Abraham’s legacy has permeated every generation of Jewish existence. Throughout the ages Jewish families have embraced the importance and responsibility of both educating and raising children.
Our sages obligated young children who had reached the age of education to travel with their families to the Temple in Jerusalem for the three pilgrim festivals. Even though they had not yet reached the age of religious maturity, they were required to take part in the experience and learn about this important mitzvah.
According to Beis Hillel this obligation begins when the child is able to ride on his father’s shoulders as they ascend Har HaBayit on their way to the Temple, whereas Beis Shammai require the child to be able to hold their father’s hand and walk by themselves. Either way, the image is beautiful; parent and child experiencing together what must have been the most phenomenal sight of Jews from all over the land of Israel gathering in unity to serve God and celebrate the chagim.

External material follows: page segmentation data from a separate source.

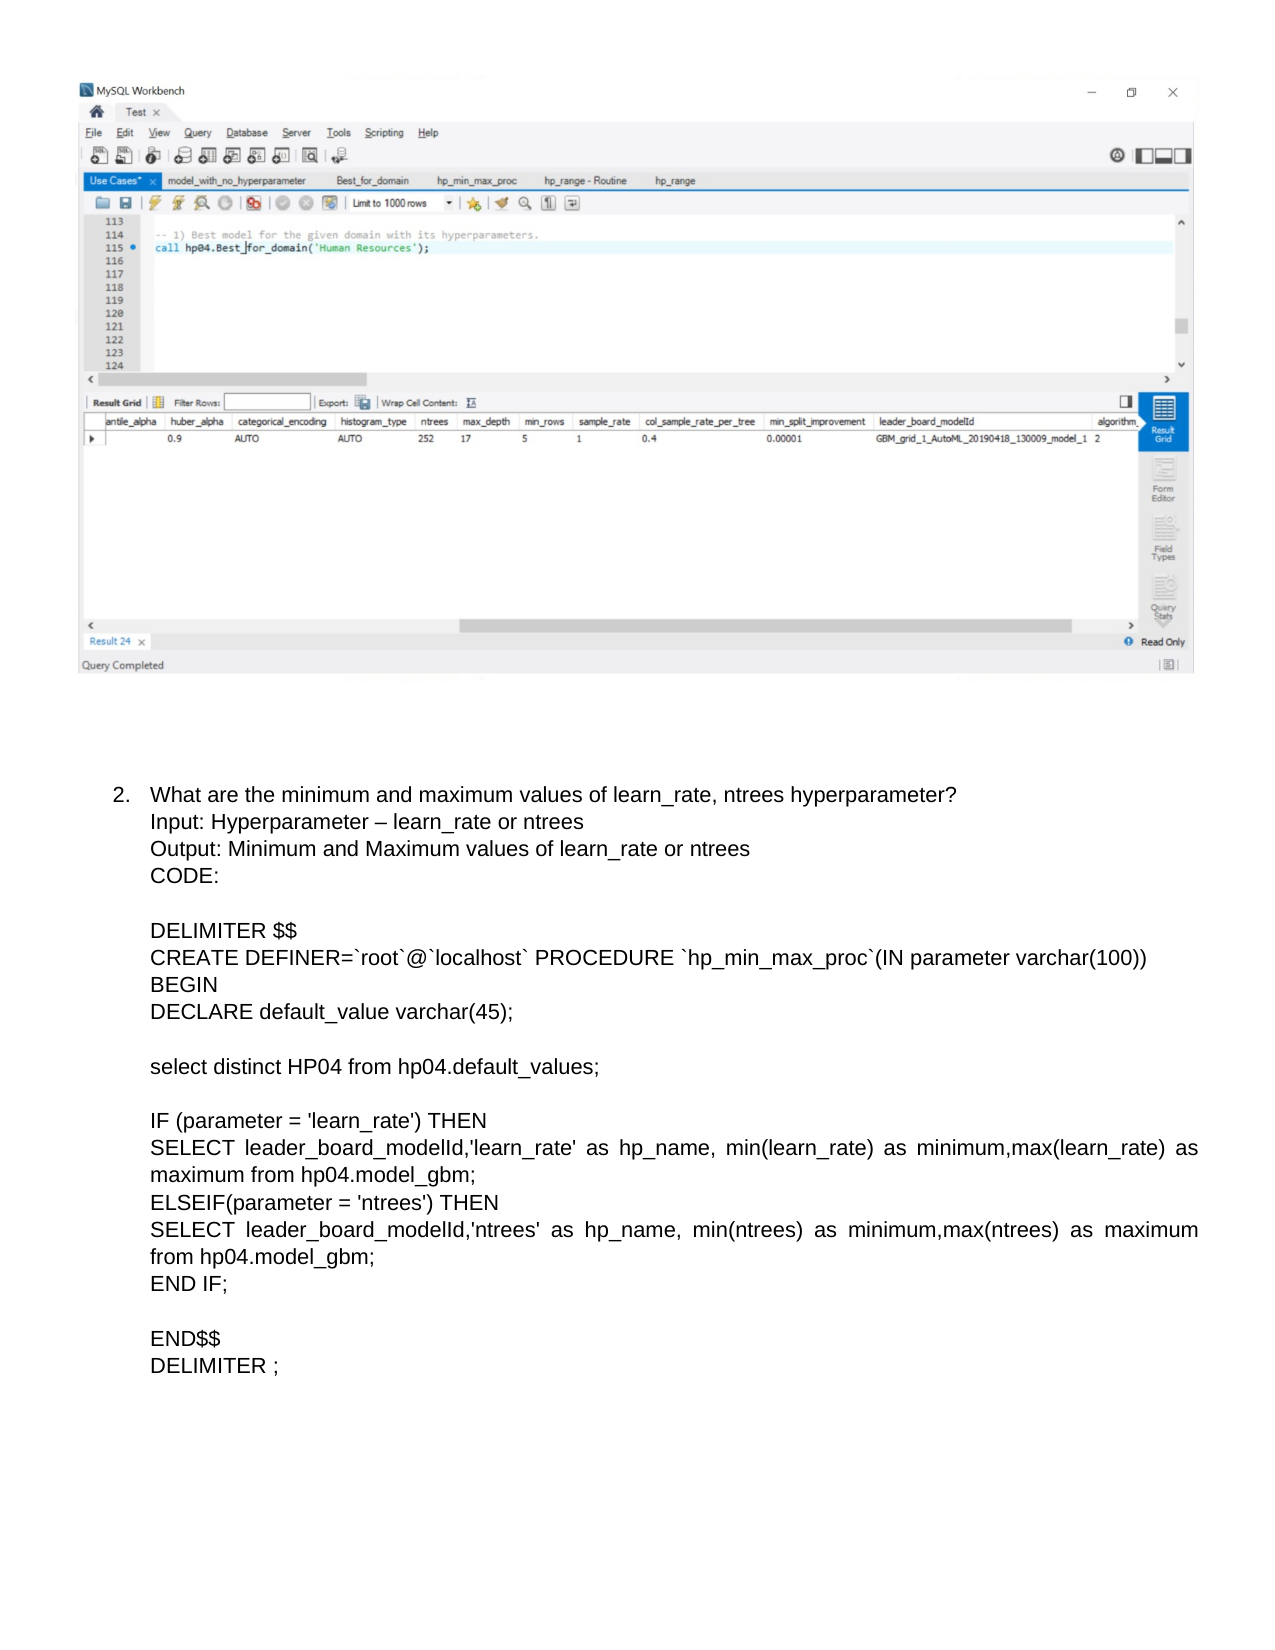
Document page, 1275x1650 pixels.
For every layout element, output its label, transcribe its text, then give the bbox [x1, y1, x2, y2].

list ELSEIF(parameter = 'ntrees') THEN [150, 1189, 1200, 1215]
picture [75, 75, 1200, 682]
list DECLARE default_value varchar(45); [150, 999, 1200, 1024]
list END IF; [150, 1271, 1200, 1296]
list What are the minimum and maximum values of learn_rate, ntrees hyperparameter? [112, 782, 1200, 807]
list CODE: [150, 863, 1200, 888]
list SELECT leader_board_modelId,'learn_rate' as hp_name, min(learn_rate) as minimum,max(learn_rate) as maximum from hp04.model_gbm; [150, 1135, 1200, 1188]
list Output: Minimum and Maximum values of learn_rate or ntrees [150, 836, 1200, 861]
list SELECT leader_board_modelId,'ntrees' as hp_name, min(ntrees) as minimum,max(ntrees) as maximum from hp04.model_gbm; [150, 1217, 1200, 1269]
list DELIMITER $$ [150, 918, 1200, 943]
list END$$ [150, 1326, 1200, 1351]
list CREATE DEFINER=`root`@`localhost` PROCEDURE `hp_min_max_proc`(IN parameter varchar(100)) [150, 945, 1200, 970]
list Input: Hyperparameter – learn_rate or ntrees [150, 809, 1200, 834]
list DELIMITER ; [150, 1353, 1200, 1378]
list BEGIN [150, 972, 1200, 997]
list select distinct HP04 from hp04.default_values; [150, 1054, 1200, 1079]
list IF (parameter = 'learn_rate') THEN [150, 1108, 1200, 1133]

We are certainly blessed with a wonderful Jewish educational system owing to an ever-growing community of Jewish schools. Yet the idea of parents and children celebrating Judaism together expresses the greatest paradigm of all for Jewish education.
While our schools provide a good framework for learning, it is our family which gives us a direct link back through the generations to our forefathers. When parents and grandparents share their love and excitement of Judaism, they will instil in their children and grandchildren the most important lessons of all.